Chicago
21 Oct 2002, 23:27 UTC

China's President Jiang Zemin is stopping in Chicago Tuesday on his way to meet with President Bush in Texas. Human rights [practitioners] are making sure China's poor human rights record is on the summit's agenda.

Hundreds of practitioners of the Falun Gong spiritual movement from several countries assembled on a plaza in downtown Chicago Monday.

Falun Gong practitioners march toward Chinese Consulate in Chicago 21 October 2002
VOA photo - M. Leland

Most sat silently surrounded by banners calling on the Chinese government to stop persecuting practitioners like Shenli Lin, who now lives in Canada.

Jin Yu Li (left) and Shenli Lin
VOA photo - M. Leland

With his wife Jin Yu Li translating, he talked about being put in a Chinese labor camp for two years after police caught him performing Falun Gong's yoga-like exercises in public.

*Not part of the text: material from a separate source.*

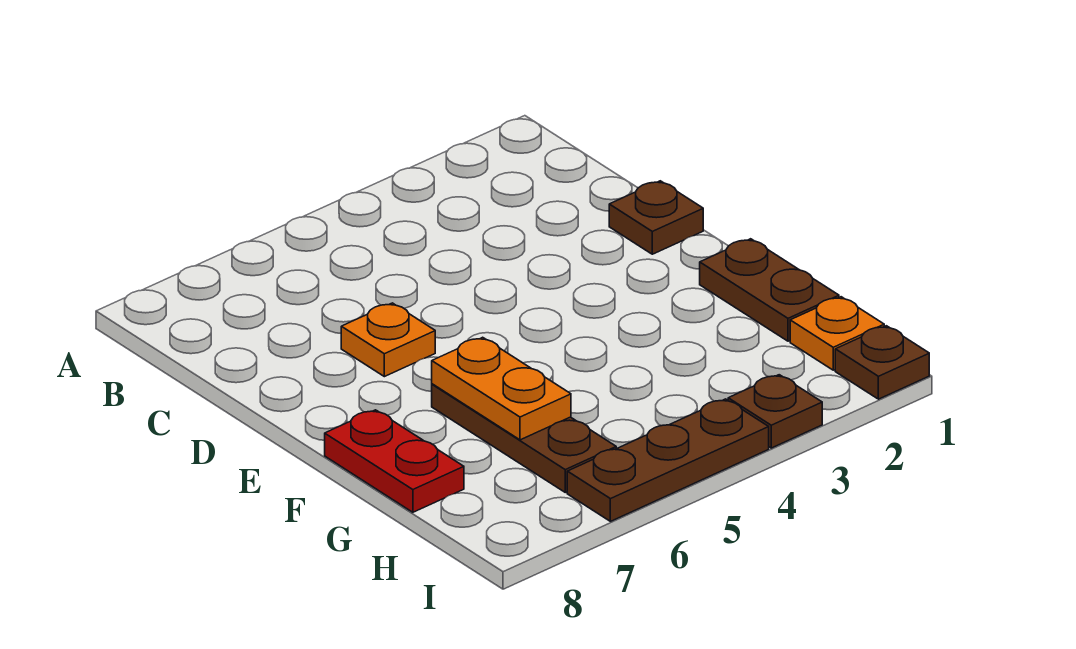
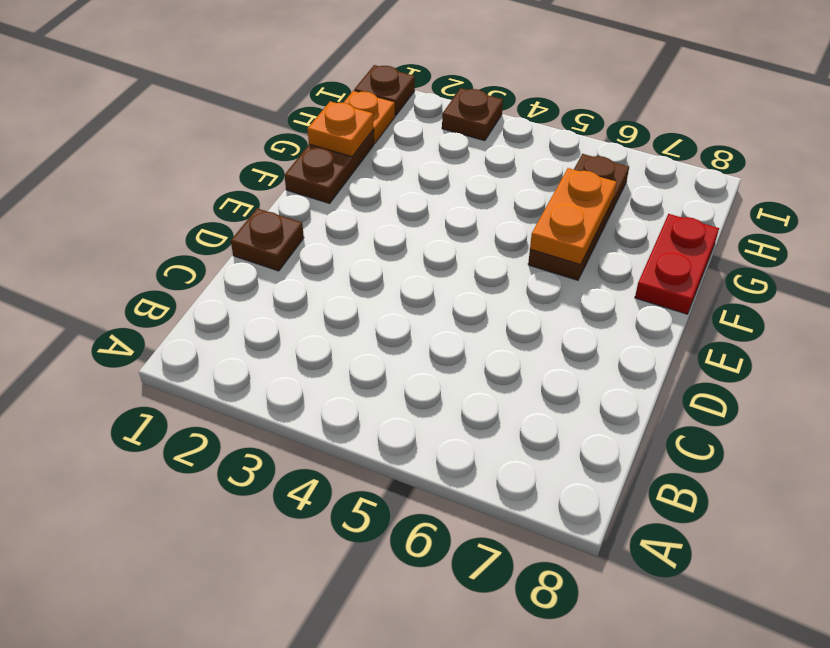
orange plate D6 level 1 -> orange plate G1 level 2
brown plate I4:I6 level 1 -> none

"The police, they wanted to force me to denounce Falun Gong, so they beat me," he said. "They [the government] used policemen to beat me. They forced me to do heavy labor work every day for more than 13 hours."

Zhi Zhen Dai shows photo of her husband
VOA photo - M. Leland

A few meters away, Zhi Zhen Dai of Australia showed reporters a photograph of her husband, a Falun Gong practitioner who died in prison last year, six months after his arrest in Beijing. "He handed a letter to the Chinese government appeal office, saying 'Our family benefits so much from practicing Falun Gong. Falun Dafa is good.' He was arrested by the police and put into jail, tortured and died last year," the [practitioner] said.

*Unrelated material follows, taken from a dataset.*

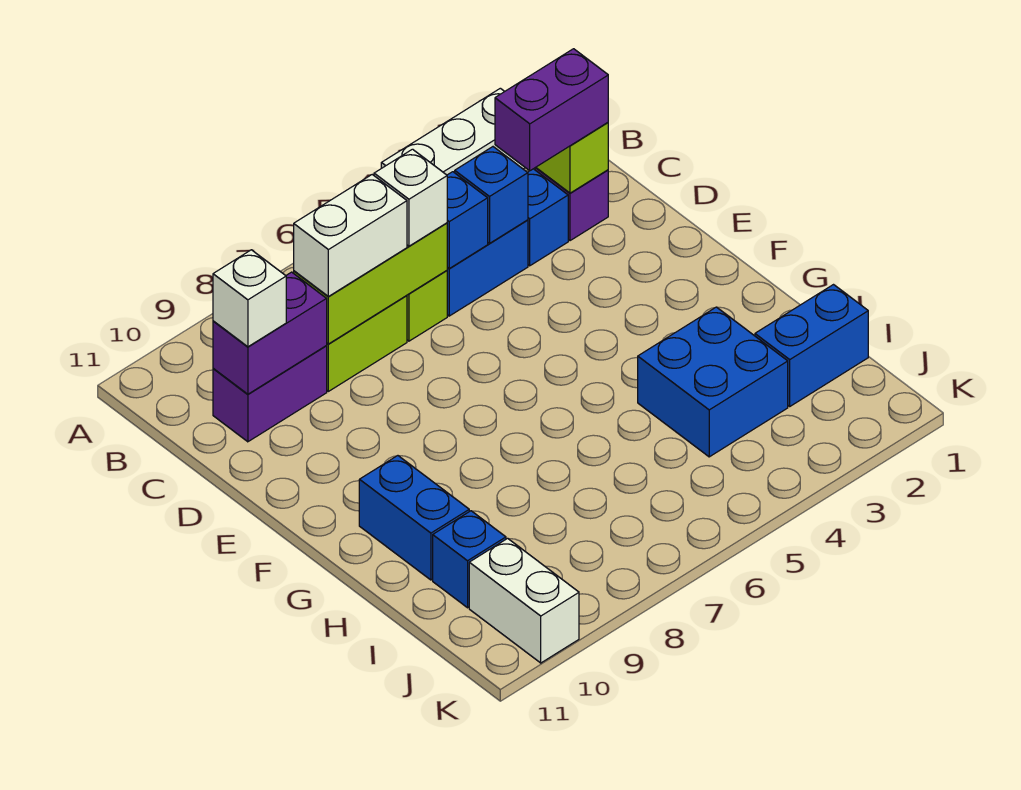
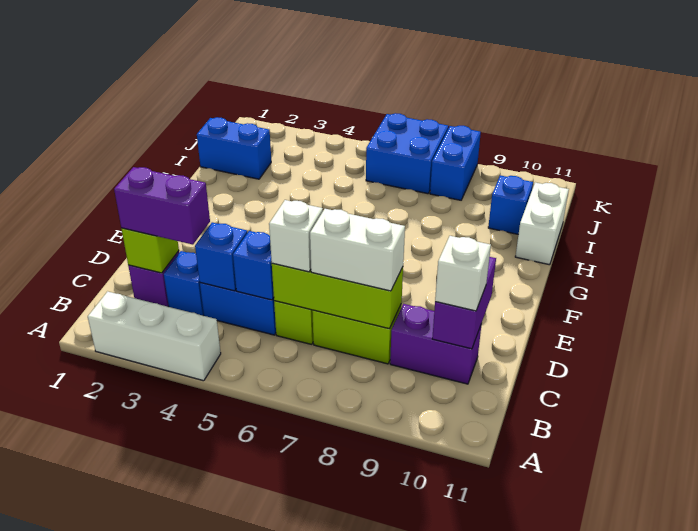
purple brick C9:C10 level 2 -> purple brick C10:D10 level 2
blue brick G10:H10 level 1 -> blue brick J8:K8 level 1
blue brick H3:I4 level 1 -> blue brick J6:K7 level 1
white brick J10:K10 level 1 -> white brick H11:I11 level 1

China's government has outlawed Falun Gong as an evil cult, and has detained thousands of its practitioners. Last week, China's state-controlled Legal Daily newspaper reported the government sentenced a Falun Gong practitioner to death, allegedly for strangling a daughter she believed was possessed by a demon.

Chicago Falun Gong representative Steven Gregory says practitioners are filing human rights charges with the International Criminal Court against China's President Jiang, as well as two other top government officials.

"He is someone who deserves to be taken to the International Criminal Court," Mr. Gregory said. "He is somebody we would speak of in the same words as [former Yugoslav President Slobodan] Milosevic or others."

Falun Gong practitioners also marched through downtown Chicago to the Chinese consulate Monday afternoon. They plan to protest silently outside the hotel where President Jiang will stay during his visit to Chicago. He will meet with President Bush in Texas on Friday.